─── TEXT SHOWN ───
So I met his whole circle of friends,
which was very interesting.
And that's how I met Jean-Michel
Basquiat, for example,
and Kenny Scharf, and so on.
So there was already a group of friends
who were very close together,
and Keith was at the center of it,
you might say.
We needed a place to live,
so we just decided we'd
get a place together.
And he found one.
It was just a total rat trap.
I mean, I never saw rats,
but everything else.
They called it a two bedroom.
It was like, I had a bedroom,
and Keith lived in the closet.
And it was like, literally the size
of a sleeping bag.
And he had a stereo, and he
just played the B-52's nonstop
24 hours a day for the
entire time we lived there.
One of the things that started
becoming really interesting in a way
that I was combining what
was going on at night
and what was going on in school
was that the subject matter
of many of the drawings
that I was doing,
because I was still doing
these abstract shapes, but I started being
completely obsessed with
doing phallic little,
I mean, the calligraphy
became completely phallic.
Partly really consciously
as a way of asserting
my sexuality, and forcing
people to deal with it,
and so I consciously flaunted the fact
that I was interested in
dicks, because I could.
- And we found each
other at the club Baths
across the street, which was
the notorious bath house.
We ran into each other there,
and that's when we both
figured out we were gay,
since we were both at the bath house.
And he was there all the time,
and I was there all the time.
- No.
- No.
- Boys.
- Art.
- Sin.
- Art.
- I remember going to
the New St. Mark's Baths
on a Saturday night,
and just thinking like,
god, this must be like
what Rome was like, you know?
All these beautiful, healthy men,
gay men, doing whatever
they wanted with each other.
It was like gay paradise.
- Almost immediately
upon my arrival in New York
I had begun to be interested in
and intrigued by, and
fascinated by the graffiti
that I was seeing on the streets.
And so it became sort of an event for me
to take the subways.
We were just walking around together.
He would see a graffiti
painting with a cartoon,
and I remember Keith would just go man,
look at that, look at that.
─── SUPPLIED ENTRIES ───
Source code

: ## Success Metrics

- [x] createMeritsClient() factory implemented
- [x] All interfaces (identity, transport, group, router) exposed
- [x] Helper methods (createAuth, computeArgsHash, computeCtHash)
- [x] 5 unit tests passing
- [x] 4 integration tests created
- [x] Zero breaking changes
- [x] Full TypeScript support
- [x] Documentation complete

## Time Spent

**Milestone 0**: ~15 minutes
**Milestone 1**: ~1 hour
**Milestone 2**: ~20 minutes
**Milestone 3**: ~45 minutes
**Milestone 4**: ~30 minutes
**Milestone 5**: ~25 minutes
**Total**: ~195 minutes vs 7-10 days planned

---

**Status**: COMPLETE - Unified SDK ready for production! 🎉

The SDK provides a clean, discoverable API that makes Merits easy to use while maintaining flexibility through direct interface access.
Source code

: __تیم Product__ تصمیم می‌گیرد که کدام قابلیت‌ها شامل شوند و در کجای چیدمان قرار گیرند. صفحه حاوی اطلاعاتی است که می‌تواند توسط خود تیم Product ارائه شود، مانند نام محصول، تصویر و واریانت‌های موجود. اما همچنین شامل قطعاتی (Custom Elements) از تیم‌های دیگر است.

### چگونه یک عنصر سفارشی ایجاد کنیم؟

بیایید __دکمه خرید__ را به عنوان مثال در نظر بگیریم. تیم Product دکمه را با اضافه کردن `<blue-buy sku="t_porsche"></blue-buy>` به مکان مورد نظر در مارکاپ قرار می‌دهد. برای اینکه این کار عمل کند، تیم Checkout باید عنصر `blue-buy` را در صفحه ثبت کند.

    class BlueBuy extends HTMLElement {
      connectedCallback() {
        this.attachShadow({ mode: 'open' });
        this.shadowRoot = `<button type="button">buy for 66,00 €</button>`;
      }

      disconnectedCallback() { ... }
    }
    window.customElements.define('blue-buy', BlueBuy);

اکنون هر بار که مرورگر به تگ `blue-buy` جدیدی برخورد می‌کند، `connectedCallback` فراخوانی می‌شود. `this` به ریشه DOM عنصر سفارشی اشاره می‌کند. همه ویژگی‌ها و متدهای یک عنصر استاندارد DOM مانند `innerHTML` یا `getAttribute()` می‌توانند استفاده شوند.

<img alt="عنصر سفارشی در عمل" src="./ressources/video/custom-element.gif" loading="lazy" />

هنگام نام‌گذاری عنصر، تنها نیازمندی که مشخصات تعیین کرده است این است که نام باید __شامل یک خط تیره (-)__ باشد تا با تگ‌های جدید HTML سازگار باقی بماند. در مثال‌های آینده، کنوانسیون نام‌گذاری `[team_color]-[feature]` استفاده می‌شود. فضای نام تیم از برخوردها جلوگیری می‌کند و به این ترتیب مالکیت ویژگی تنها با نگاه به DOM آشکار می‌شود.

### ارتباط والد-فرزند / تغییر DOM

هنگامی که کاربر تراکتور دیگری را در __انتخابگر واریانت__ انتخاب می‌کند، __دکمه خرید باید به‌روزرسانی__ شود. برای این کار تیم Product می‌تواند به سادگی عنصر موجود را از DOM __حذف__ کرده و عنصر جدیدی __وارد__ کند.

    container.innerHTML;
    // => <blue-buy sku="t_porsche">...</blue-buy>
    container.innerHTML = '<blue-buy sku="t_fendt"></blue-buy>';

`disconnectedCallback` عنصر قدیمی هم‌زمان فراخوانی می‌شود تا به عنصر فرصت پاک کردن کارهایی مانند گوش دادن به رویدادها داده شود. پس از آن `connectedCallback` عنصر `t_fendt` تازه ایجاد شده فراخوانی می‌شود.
───
» THINGS TO DO
1. Answer these questions from the transcript:
(a) In the shared apartment, where did Keith live?
(b) Which band did Keith play on his stereo nonstop?
(c) After arriving in New York, what did the speaker begin to be fascinated by on the streets?
2. Quote the transcript from "All these beautiful, healthy" up to and including "take the subways.".
The records are not needed here.

» ANSWER SECTION
1.
(a) In the closet.
(b) The B-52's.
(c) The graffiti.

2.
All these beautiful, healthy men,
gay men, doing whatever
they wanted with each other.
It was like gay paradise.
- Almost immediately
upon my arrival in New York
I had begun to be interested in
and intrigued by, and
fascinated by the graffiti
that I was seeing on the streets.
And so it became sort of an event for me
to take the subways.